At one point, Katies shares that there are...

143 million orphans
11 million children who starve to death or die from preventable diseases
8.5 million who work as slaves/prostitutes/other horrific conditions
2.3 million with HIV

= 164.8 million needy children

Although that seems overwhelming, Katie writes that 2.4 billion people claim to be Christians, and if ONLY 8% of the Christians cared for one child, there would not be any statistics left.

And that profound statement makes my jaw drop to the floor.

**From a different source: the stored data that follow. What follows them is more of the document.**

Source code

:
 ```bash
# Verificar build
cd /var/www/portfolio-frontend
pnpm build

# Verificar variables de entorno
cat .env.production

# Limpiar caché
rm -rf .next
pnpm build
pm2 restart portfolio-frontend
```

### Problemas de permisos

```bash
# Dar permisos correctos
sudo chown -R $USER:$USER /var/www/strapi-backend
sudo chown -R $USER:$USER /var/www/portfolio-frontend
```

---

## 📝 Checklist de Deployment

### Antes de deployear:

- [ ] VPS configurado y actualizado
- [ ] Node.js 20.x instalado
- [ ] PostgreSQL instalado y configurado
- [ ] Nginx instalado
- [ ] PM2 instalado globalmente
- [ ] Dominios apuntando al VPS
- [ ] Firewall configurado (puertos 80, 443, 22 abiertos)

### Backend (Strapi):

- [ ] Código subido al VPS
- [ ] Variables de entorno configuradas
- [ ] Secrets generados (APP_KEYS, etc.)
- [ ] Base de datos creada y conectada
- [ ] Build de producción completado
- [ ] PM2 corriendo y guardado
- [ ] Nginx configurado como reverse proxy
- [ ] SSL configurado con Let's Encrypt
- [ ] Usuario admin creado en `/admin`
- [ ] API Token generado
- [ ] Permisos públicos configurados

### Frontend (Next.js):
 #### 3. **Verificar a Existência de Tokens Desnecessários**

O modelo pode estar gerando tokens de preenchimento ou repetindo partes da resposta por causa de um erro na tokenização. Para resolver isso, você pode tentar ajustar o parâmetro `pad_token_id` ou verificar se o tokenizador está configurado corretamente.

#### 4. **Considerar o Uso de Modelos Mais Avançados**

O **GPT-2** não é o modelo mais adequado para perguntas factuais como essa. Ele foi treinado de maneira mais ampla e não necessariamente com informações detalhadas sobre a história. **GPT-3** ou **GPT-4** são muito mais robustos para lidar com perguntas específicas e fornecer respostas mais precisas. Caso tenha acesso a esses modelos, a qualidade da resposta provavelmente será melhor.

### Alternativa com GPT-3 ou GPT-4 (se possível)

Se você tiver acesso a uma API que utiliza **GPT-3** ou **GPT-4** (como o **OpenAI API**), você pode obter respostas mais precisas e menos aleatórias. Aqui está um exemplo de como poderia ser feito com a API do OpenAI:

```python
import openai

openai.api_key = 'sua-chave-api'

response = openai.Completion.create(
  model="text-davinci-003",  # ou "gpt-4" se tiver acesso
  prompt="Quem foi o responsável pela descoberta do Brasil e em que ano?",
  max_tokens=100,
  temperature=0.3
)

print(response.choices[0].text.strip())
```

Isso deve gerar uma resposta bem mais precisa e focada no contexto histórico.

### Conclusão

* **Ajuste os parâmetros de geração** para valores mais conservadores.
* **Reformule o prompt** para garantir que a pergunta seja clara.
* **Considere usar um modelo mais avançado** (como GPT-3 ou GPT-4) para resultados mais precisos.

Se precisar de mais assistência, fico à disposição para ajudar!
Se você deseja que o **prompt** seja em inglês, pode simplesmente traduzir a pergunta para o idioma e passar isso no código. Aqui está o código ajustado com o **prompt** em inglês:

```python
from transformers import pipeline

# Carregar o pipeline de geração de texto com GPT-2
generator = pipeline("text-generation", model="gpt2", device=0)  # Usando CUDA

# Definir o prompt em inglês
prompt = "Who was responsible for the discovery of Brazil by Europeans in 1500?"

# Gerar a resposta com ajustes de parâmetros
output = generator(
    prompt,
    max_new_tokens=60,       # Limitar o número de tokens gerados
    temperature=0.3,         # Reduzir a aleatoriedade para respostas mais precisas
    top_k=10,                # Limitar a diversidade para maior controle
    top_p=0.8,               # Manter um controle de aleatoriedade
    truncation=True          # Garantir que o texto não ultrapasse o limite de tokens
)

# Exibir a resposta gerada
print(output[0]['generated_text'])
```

I want to be part of the 8%...and I think a lot of you want to be part of the 8%. I have so many friends who are beautiful, nurturing, loving, amazing mothers. Fear should never stop us from answering God's calling to care for orphans and widows because God does not give us a heart of fear. That emotion prevents us from doing exactly what we are created to do - love. And loving is what most of us do best. :)

Today, I don't feel fear. I'm sure it will return at some point, but for now I continue to research agencies and countries and look at pictures of beautiful children just waiting for homes. I appreciate all of your prayers that God makes it clear which country and agency we should choose. We are getting closer and closer everyday!